“Stop pelecehan di lingkup kampus!” tertulis pada salah satu poster yang dibawa oleh peserta Kampanye Sosial Hari Perempuan Internasional. Sekitar tiga puluh peserta kampanye meramaikan sayap barat Grha Sabha Pramana (GSP) pada Minggu (11-03) pagi. Kampanye sosial ini diselenggarakan oleh BEM KM UGM dalam peringatan Hari Perempuan Internasional dengan mengadakan panggung terbuka.

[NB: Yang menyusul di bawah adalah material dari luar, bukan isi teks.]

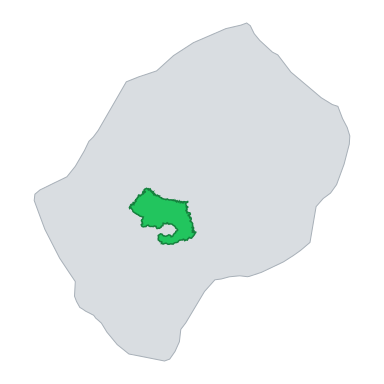 Makhoalipana, Maseru, Lesotho (highlighted)
{"feature_id": "5366337B32036214751587", "entity_name": "Makhoalipana", "entity_type": "district", "adm_level": 2, "iso_a3": "LSO", "parent_name": "Lesotho", "parent_adm1": "Maseru", "projection": "natural_earth1", "projection_center": [28.011, -29.76], "detail": "fine", "context": "in_parent", "style": "filled", "palette": "green", "viewbox_px": 384, "rotation_deg": 0, "n_neighbors": 0, "source": "geoboundaries", "source_scale": "gbopen_adm2", "svg_char_len": 6958}
<svg xmlns="http://www.w3.org/2000/svg" viewBox="0 0 384 384"><path d="M261.3,272.4L249.2,276.4L247.5,276.7L239.7,275.8L229.3,276.8L221.2,279.0L214.9,279.8L204.5,291.5L185.8,322.8L180.8,329.4L179.4,341.7L175.0,351.5L169.7,359.1L164.5,361.0L148.9,357.9L128.9,354.0L117.2,344.6L106.9,332.1L101.4,323.1L95.7,318.1L93.7,315.3L85.5,311.1L82.5,309.0L79.8,307.4L76.5,301.4L74.5,296.2L75.3,281.6L69.5,273.0L59.6,258.1L53.4,246.0L44.9,229.4L39.6,215.2L34.2,200.5L34.9,194.2L40.0,189.9L55.1,182.5L66.9,176.8L75.3,166.3L84.4,150.7L88.9,141.3L93.3,137.0L98.2,130.4L106.7,115.7L116.2,99.3L126.3,81.8L139.1,76.7L156.6,70.9L173.5,55.6L193.5,42.6L225.9,28.6L241.0,25.1L246.7,23.0L250.3,25.7L254.2,33.7L259.7,40.4L272.4,52.1L277.8,54.9L291.0,72.2L305.0,84.0L321.2,97.7L332.2,104.5L337.9,106.4L342.5,118.5L347.2,127.5L349.8,135.9L349.3,144.1L344.1,164.1L336.6,184.6L330.5,193.1L323.2,198.5L316.1,206.6L313.3,223.0L310.0,242.4L300.7,250.3L293.4,255.5L283.4,261.9L261.3,272.4Z" fill="#d9dde1" stroke="#a8b0b8" stroke-width="1"/><path d="M159.6,228.3L160.0,227.9L161.2,227.1L161.1,226.4L162.0,225.9L162.9,225.7L163.0,225.2L163.1,223.5L163.3,223.6L163.4,223.3L163.6,223.4L163.6,223.2L163.7,223.4L164.0,223.4L164.9,223.8L165.8,223.7L166.7,223.7L166.6,223.1L167.2,222.7L168.1,223.4L168.6,224.1L169.0,224.3L169.9,223.7L170.5,224.0L171.4,224.0L172.3,224.3L173.1,225.2L173.7,225.6L174.6,226.0L175.5,227.3L175.6,227.8L175.8,227.9L176.0,228.4L176.9,228.8L177.7,230.0L177.0,230.8L176.4,231.0L175.8,231.4L175.6,232.7L174.5,233.3L173.4,234.6L172.9,236.0L171.9,236.7L171.1,236.7L171.2,236.1L170.8,235.7L170.4,235.6L170.3,235.3L169.3,235.0L168.9,234.8L167.9,235.4L166.2,236.2L165.6,236.3L164.4,235.9L164.0,236.1L163.5,235.6L162.8,235.4L162.1,234.2L161.3,234.1L160.8,233.8L160.2,234.0L159.6,234.6L158.5,235.2L158.2,235.5L158.3,236.2L158.6,237.0L158.4,237.3L158.5,237.8L158.2,238.5L158.3,240.0L159.3,240.5L159.3,240.8L159.8,241.1L160.0,241.6L160.2,241.8L161.7,241.7L161.9,242.7L161.5,243.2L161.4,243.5L162.0,243.5L162.6,243.9L163.0,243.8L163.3,244.0L164.6,243.5L165.3,243.3L166.4,243.3L168.0,244.3L169.5,244.2L170.7,243.8L172.3,244.1L172.9,243.9L173.4,244.0L174.1,243.1L174.3,243.0L175.1,242.7L176.7,242.5L177.3,242.3L177.9,241.9L178.2,241.8L178.7,240.8L179.8,240.1L180.8,240.1L181.7,239.9L182.4,240.0L182.6,240.0L183.0,239.3L183.7,239.2L184.1,239.5L184.2,239.9L184.6,240.6L184.9,240.4L185.4,240.4L185.7,239.9L185.9,239.8L186.4,240.0L187.4,240.1L187.8,238.8L188.0,238.6L188.4,238.6L188.7,238.4L189.2,237.4L190.9,238.2L191.6,238.1L192.2,237.2L193.1,236.4L193.3,235.9L193.7,235.6L194.2,234.9L194.8,233.9L195.1,233.1L195.0,232.8L195.6,232.7L195.8,232.3L195.8,232.1L195.6,232.0L195.0,232.2L194.6,232.5L194.4,232.5L193.9,230.4L193.4,230.2L193.2,230.8L193.7,232.3L193.6,232.5L193.1,232.5L192.3,232.2L192.7,231.1L192.3,230.7L192.9,229.3L193.5,228.7L193.6,227.8L193.4,227.6L193.0,227.5L192.4,227.9L192.0,227.7L192.2,227.2L192.8,227.3L193.0,227.1L192.8,225.9L192.4,225.0L192.7,223.8L192.3,223.0L191.7,222.3L191.5,221.9L190.3,221.5L190.1,221.2L190.1,220.9L190.4,220.4L190.9,220.2L191.1,219.8L191.2,218.4L190.8,217.4L190.6,217.3L190.1,217.9L189.7,217.9L189.6,217.6L189.7,217.0L189.5,216.6L189.5,216.1L189.2,215.8L188.3,215.7L188.2,215.1L188.6,214.9L190.1,214.6L190.3,214.4L190.4,214.0L190.1,213.5L190.0,213.0L189.8,212.8L189.3,212.8L188.3,212.5L187.9,212.5L187.3,212.9L186.8,212.8L186.8,212.4L187.0,211.5L186.4,211.2L185.9,210.6L186.0,210.3L187.0,209.9L187.0,209.4L186.6,208.7L186.6,208.4L187.0,208.0L187.7,207.4L187.8,207.0L187.5,206.7L186.7,207.2L186.3,207.1L186.2,206.7L186.4,206.2L186.4,205.7L186.0,204.9L185.6,203.6L185.9,203.2L187.7,202.2L187.8,201.8L187.7,201.5L187.2,201.6L186.4,202.1L184.8,201.7L184.0,201.8L184.1,202.1L183.9,202.4L183.8,202.1L183.6,202.3L183.3,202.0L183.2,202.2L182.9,202.5L182.8,202.0L182.4,202.2L182.2,202.0L182.0,202.3L181.6,202.4L181.9,202.1L181.5,202.1L181.4,201.8L181.1,202.0L180.9,201.8L180.7,202.0L180.4,201.9L180.1,201.9L180.0,201.6L179.6,201.7L179.5,201.4L179.3,201.8L178.9,201.7L179.0,201.4L178.9,201.4L178.5,201.8L178.4,201.5L178.0,201.3L177.7,201.4L177.6,201.0L177.4,201.2L177.1,201.2L176.8,201.6L176.7,201.4L176.7,201.1L176.4,200.9L176.5,201.2L176.4,201.5L176.2,201.2L175.8,201.3L175.7,201.2L176.0,200.9L175.8,200.7L175.2,200.9L174.7,200.6L174.2,200.5L173.8,200.5L173.8,200.1L173.4,200.4L173.2,200.1L172.8,200.4L172.3,200.3L172.0,199.8L171.2,200.0L170.2,199.8L169.5,200.0L168.3,199.7L168.2,199.5L167.1,198.9L166.5,199.5L166.1,199.6L165.6,199.6L165.1,199.1L164.1,199.2L163.2,198.9L163.0,198.7L161.6,198.4L161.6,197.8L159.6,197.1L159.2,196.6L158.9,196.5L158.9,196.0L159.1,195.9L158.6,195.7L158.2,195.8L157.7,195.4L157.6,195.5L157.5,195.4L157.3,195.5L157.3,195.3L156.9,195.5L156.5,195.6L156.4,195.4L156.0,195.6L155.3,194.9L154.9,194.9L155.1,194.6L154.4,194.3L154.6,194.1L154.6,193.9L154.1,194.1L154.0,193.7L153.7,194.0L153.7,193.2L153.4,193.2L153.6,192.9L153.1,192.6L152.9,192.3L153.0,192.1L152.5,192.4L152.4,191.9L152.1,192.1L152.1,192.3L151.8,192.2L151.7,191.8L151.5,191.7L151.8,191.4L151.6,191.3L151.6,191.1L151.1,191.1L150.9,190.8L150.7,190.8L150.9,190.2L150.4,189.5L149.9,189.7L150.0,189.1L149.8,189.2L149.6,189.4L149.4,189.4L149.2,189.1L148.9,189.4L148.9,189.0L148.5,188.8L148.4,189.4L148.2,189.7L147.7,188.9L146.4,188.3L145.6,188.9L144.8,189.1L144.6,189.8L144.1,189.9L144.1,190.1L144.4,190.9L144.4,191.6L144.6,191.6L144.9,191.4L145.3,191.6L145.2,191.9L145.0,192.3L144.6,192.4L143.5,191.4L143.1,191.4L142.9,191.8L142.7,192.6L143.0,192.9L143.0,193.6L143.5,193.6L143.3,193.9L142.2,194.0L141.7,194.9L140.5,195.4L140.5,195.8L140.3,195.9L139.9,195.2L139.3,195.5L138.8,195.0L138.6,195.1L138.2,196.1L138.5,196.6L138.4,197.0L137.7,197.4L137.3,198.2L136.9,198.3L136.9,199.0L135.8,199.5L135.9,199.9L135.7,200.4L136.1,201.1L135.9,201.3L135.8,201.2L135.3,200.5L135.2,200.6L135.3,201.4L135.1,201.9L134.3,203.5L134.0,203.4L133.9,202.7L133.4,202.4L133.1,202.5L133.0,203.6L133.7,204.2L133.7,204.6L133.2,204.3L132.8,204.3L131.9,205.0L131.6,204.8L131.5,204.3L131.2,204.4L130.8,204.7L131.3,205.6L131.1,205.8L130.6,205.8L130.1,206.1L130.0,206.3L130.3,207.2L129.6,207.1L129.4,207.5L129.4,207.8L129.8,208.5L130.0,208.2L130.3,208.1L130.5,207.6L130.8,207.6L130.9,207.8L131.3,208.0L131.8,209.1L132.5,209.8L132.9,211.3L133.4,211.9L135.0,212.9L135.3,213.3L135.7,213.5L136.1,213.5L136.6,214.1L138.3,214.7L138.4,215.1L139.1,215.4L139.7,216.0L140.9,216.4L141.7,216.5L142.4,217.0L143.3,217.0L142.6,219.3L142.3,219.4L142.1,219.7L141.7,219.8L141.4,220.8L141.6,221.2L142.2,221.6L142.1,222.4L142.4,222.6L142.3,222.9L142.6,223.7L142.6,224.0L142.0,223.9L141.4,224.5L141.2,224.8L141.3,224.9L141.7,226.0L142.1,226.1L142.2,226.4L142.4,226.4L143.1,226.9L144.7,226.6L145.7,226.6L146.1,226.5L146.5,225.7L146.9,225.6L147.1,225.4L148.2,225.1L148.6,225.4L149.0,226.1L149.5,226.2L150.0,226.5L151.2,226.4L153.6,226.6L154.2,225.9L154.4,225.9L155.4,226.3L156.0,226.3L156.3,226.6L156.2,227.3L156.9,228.5L157.5,228.5L158.4,228.1L158.8,228.3L159.6,228.3Z" fill="#22c55e" stroke="#15803d" stroke-width="1.5"/></svg>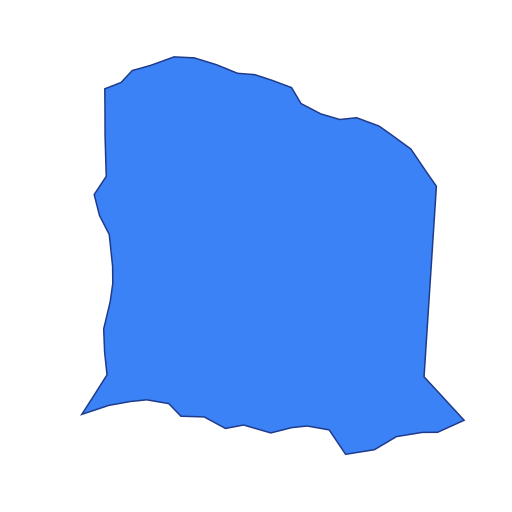 Sysklipos, Cyprus, rotated 84°
{"feature_id": "46923920B59852999590656", "entity_name": "Sysklipos", "entity_type": "district", "adm_level": 2, "iso_a3": "CYP", "parent_name": "Cyprus", "parent_adm1": "", "projection": "orthographic", "projection_center": [33.179, 35.296], "detail": "fine", "context": "isolated", "style": "filled", "palette": "blue", "viewbox_px": 512, "rotation_deg": 84, "n_neighbors": 0, "source": "geoboundaries", "source_scale": "gbopen_adm2", "svg_char_len": 813}
<svg xmlns="http://www.w3.org/2000/svg" viewBox="0 0 512 512"><g transform="rotate(84 256 256)"><path d="M395.3,445.8L389.2,418.2L387.6,396.6L387.6,379.7L393.7,358.2L407.5,347.4L410.6,324.4L424.3,304.4L422.8,286.0L433.5,259.8L430.4,238.3L430.4,222.9L436.6,201.4L462.6,187.6L461.0,158.4L450.3,135.3L448.8,109.2L450.3,93.8L441.1,66.2L393.7,101.5L205.5,69.3L191.8,76.9L165.8,90.8L150.5,107.7L139.7,120.0L129.0,141.5L129.0,158.4L121.4,176.8L109.1,195.3L92.3,203.0L83.1,221.4L75.5,238.3L72.4,255.2L61.7,275.2L52.5,296.7L49.4,316.7L55.5,341.3L58.6,359.7L69.3,372.0L73.9,388.9L90.7,390.5L121.3,393.6L161.1,396.6L178.0,410.5L199.4,407.4L219.3,399.7L236.1,399.7L251.4,399.7L268.3,401.3L286.6,405.9L312.6,415.1L335.6,416.6L358.6,416.6L380.0,433.5L395.3,445.8Z" fill="#3b82f6" stroke="#1e3a8a" stroke-width="1.5"/></g></svg>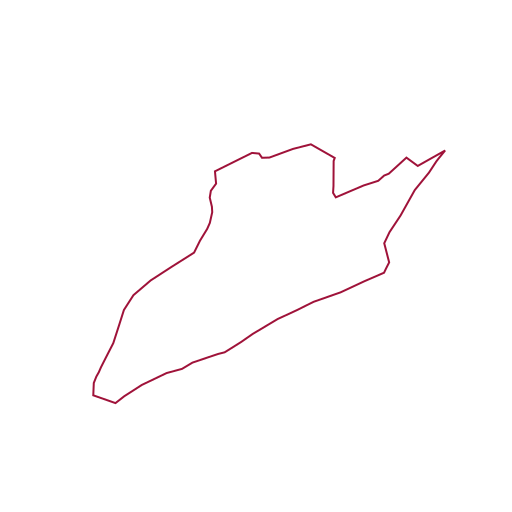 Efon, Ekiti, Nigeria, rotated 232°
{"feature_id": "59680162B55690925628014", "entity_name": "Efon", "entity_type": "district", "adm_level": 2, "iso_a3": "NGA", "parent_name": "Nigeria", "parent_adm1": "Ekiti", "projection": "equal_earth", "projection_center": [4.932, 7.679], "detail": "fine", "context": "isolated", "style": "outline", "palette": "rose", "viewbox_px": 512, "rotation_deg": 232, "n_neighbors": 0, "source": "geoboundaries", "source_scale": "gbopen_adm2", "svg_char_len": 1055}
<svg xmlns="http://www.w3.org/2000/svg" viewBox="0 0 512 512"><g transform="rotate(232 256 256)"><path d="M192.1,238.1L188.0,255.6L186.2,264.6L184.4,273.3L176.6,296.4L175.3,300.2L169.4,325.8L164.0,346.6L165.9,350.4L169.0,357.0L187.1,364.9L192.1,374.9L192.6,375.9L198.9,394.8L210.2,421.7L215.2,443.6L219.5,456.3L220.3,459.4L222.7,470.0L227.4,438.9L240.9,435.1L239.1,411.3L240.5,406.5L240.0,398.6L242.8,391.0L245.3,384.3L253.1,355.0L258.3,355.6L263.4,360.1L283.1,375.7L284.8,378.4L310.2,368.0L317.6,351.1L325.3,327.2L329.7,321.2L334.8,321.5L339.7,316.3L348.0,275.8L337.6,269.1L335.2,260.6L330.5,255.5L322.0,251.6L317.5,248.5L310.5,240.0L307.4,234.2L302.6,221.4L296.8,209.3L299.4,183.0L301.6,158.0L300.6,135.3L294.8,118.7L285.9,105.7L275.2,89.9L268.3,75.0L263.8,65.4L261.2,60.6L259.3,56.0L255.8,50.0L246.4,42.0L226.6,54.7L226.6,65.9L225.9,73.3L224.7,86.6L218.8,113.5L212.6,128.2L211.1,140.3L205.4,156.6L202.1,165.9L199.4,172.0L197.4,191.2L197.0,198.6L196.6,205.6L193.2,232.6L193.0,234.3L192.1,238.1Z" fill="none" stroke="#9f1239" stroke-width="2"/></g></svg>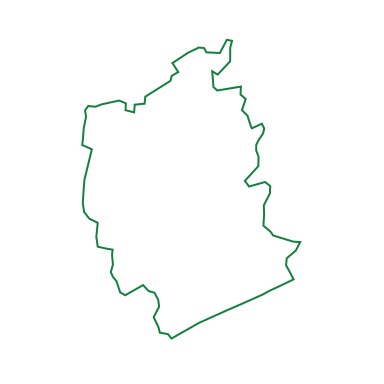 Pato Bragado, Paraná, Brazil, rotated 238°
{"feature_id": "56859067B45682714407991", "entity_name": "Pato Bragado", "entity_type": "district", "adm_level": 2, "iso_a3": "BRA", "parent_name": "Brazil", "parent_adm1": "Paraná", "projection": "natural_earth1", "projection_center": [-54.242, -24.639], "detail": "fine", "context": "isolated", "style": "outline", "palette": "green", "viewbox_px": 384, "rotation_deg": 238, "n_neighbors": 0, "source": "geoboundaries", "source_scale": "gbopen_adm2", "svg_char_len": 1352}
<svg xmlns="http://www.w3.org/2000/svg" viewBox="0 0 384 384"><g transform="rotate(238 192 192)"><path d="M307.7,278.5L310.9,274.3L312.2,262.3L311.7,243.7L301.0,243.9L301.2,236.3L297.7,232.6L297.6,202.9L292.0,198.6L296.4,189.7L290.2,185.1L296.6,179.0L302.3,182.9L308.2,178.6L314.2,161.9L315.5,155.3L319.9,149.6L317.9,144.6L311.8,141.9L303.5,134.0L295.4,128.1L290.0,123.8L281.3,129.7L259.3,107.2L251.6,101.5L240.9,93.8L232.3,89.9L223.8,90.8L215.8,95.7L204.7,87.1L195.6,83.1L189.8,88.9L185.2,94.1L180.9,90.8L172.4,86.5L167.0,80.6L161.8,80.0L156.3,80.7L145.0,77.9L139.8,80.7L139.0,101.2L131.0,102.7L126.4,106.8L118.4,106.2L112.1,103.3L106.2,93.2L95.5,92.0L89.7,90.2L84.2,96.3L78.6,97.0L78.3,104.6L77.3,128.7L73.0,160.2L70.7,175.3L67.5,198.3L67.2,205.0L65.4,219.5L64.1,231.8L73.0,232.6L79.9,232.9L85.6,237.2L87.4,249.2L92.2,257.2L96.2,251.6L103.2,245.5L112.1,237.8L116.8,237.6L125.6,234.7L135.1,241.5L142.6,245.8L149.6,257.4L155.6,261.5L161.8,259.2L166.4,243.3L173.4,242.7L178.8,262.0L186.8,267.2L193.3,268.5L198.0,271.5L200.8,276.2L203.9,283.2L207.5,286.9L212.9,287.4L214.3,276.4L219.2,277.4L227.4,279.5L234.9,277.7L242.4,286.8L248.9,284.8L255.5,289.3L264.7,267.2L269.6,265.8L275.9,269.1L283.7,273.1L278.0,276.0L282.6,293.6L294.3,301.0L299.0,306.1L302.6,302.2L295.1,289.3L302.8,278.2L307.7,278.5Z" fill="none" stroke="#15803d" stroke-width="2"/></g></svg>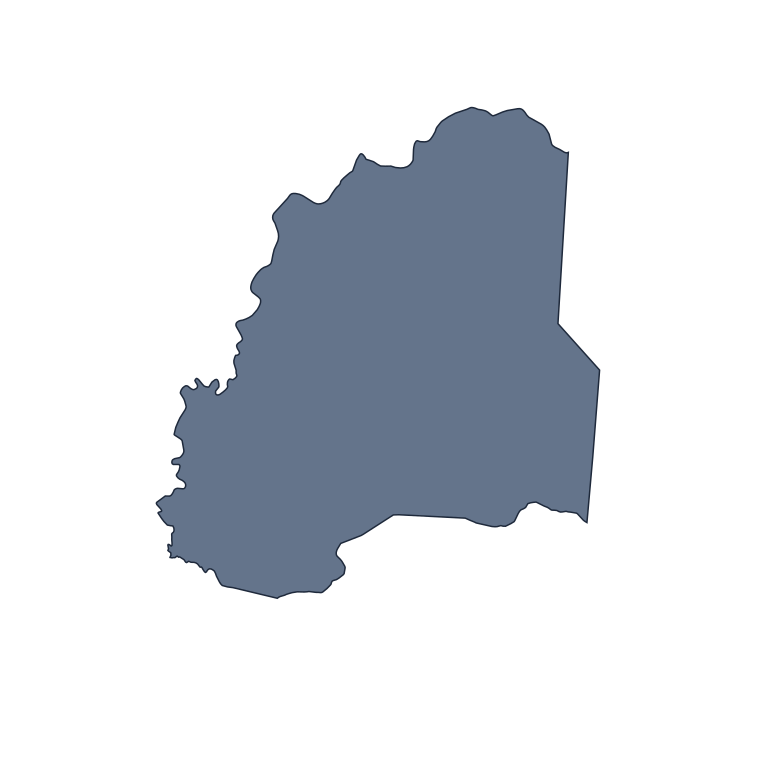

Sebagai pembuka kampanye ini, BEM KM UGM merilis lima poin utama terkait isu perempuan multisektor, dan tiga diantaranya menitikberatkan pada kekerasan seksual. Ketiganya yaitu edukasi bentuk-bentuk pelecehan seksual, penegakan hukum bagi pelaku, hingga penghilangan budaya menyalahkan korban kekerasan seksual. “Yang ingin kita lakukan adalah meningkatkan kesadaran tentang pelecehan seksual di ranah publik, terutama di kampus,” ungkap Ilham Primadi, selaku Koordinator Lapangan.
Catatan Tahunan (CATAHU) Komnas Perempuan tahun 2018 melaporkan dari 13.384 kasus kekerasan perempuan, 3.528 diantaranya terjadi di ruang publik. Kekerasan di ranah publik mencapai angka 2.670 kasus (76%) dengan kekerasan seksual menempati peringkat pertama. Komnas Perempuan juga mencatat sepanjang tahun 2014-2016 pelecehan seksual di institusi pendidikan menempati posisi kedua terbanyak setelah pelecehan seksual di ranah privat.
Masih menurut CATAHU Komnas Perempuan 2018, usia korban kekerasan berbeda di setiap ranah. Ranah privat didominasi oleh korban berusia 25-40 tahun. Sedangkan ranah publik mayoritas korban berusia 13-18 tahun sebanyak 58,9%. Melihat jenis kelamin korban, 87% korban adalah perempuan sedangkan sisanya adalah laki-laki yang mengalami nasib serupa.
Menurut Ilham, pelecehan seksual terjadi tidak hanya karena nafsu melainkan juga karena ketimpangan relasi kuasa yang ada. Dilansir dari tirto.id tentang Darurat Kejahatan Seksual di Kampus, meskipun relasi antara dosen dan mahasiswa cenderung egaliter, tetap terdapat hierarkis yang nyata. Sehingga, korban kekerasan seksual menolak melaporkan pelecehan yang mereka alami. “Kita sebagai mahasiswa punya tanggung jawab untuk apa yang terjadi di kampus,” tutur Ilham.
Meskipun begitu, Faizatur Rachmadanti, salah seorang pengunjung GSP, berpendapat bahwa dampak keberadaan aksi ini kurang signifikan. “Sepertinya kalau hanya ada panggung terbuka dan dilakukan karena momentum, dampaknya kurang terasa,” tutur Faizatur. Ia melanjutkan bahwa dibutuhkan gerakan yang dapat menumbuhkan kepedulian dan tindakan preventif terhadap kekerasan pada perempuan.
Kuncoro Jati, Menteri Aksi dan Propaganda BEM KM UGM, menjelaskan bahwa aksi yang dilakukan memang hanya sebatas kampanye sosial. Tujuannya untuk menciptakan kesadaran dan ruang berefleksi tentang permasalahan perempuan yang masih ada. “Kita tidak muluk-muluk dalam aksi ini, tujuannya hanya untuk memunculkan keresahan terkait permasalahan perempuan sampai akhirnya jadi keresahan bersama,” pungkasnya.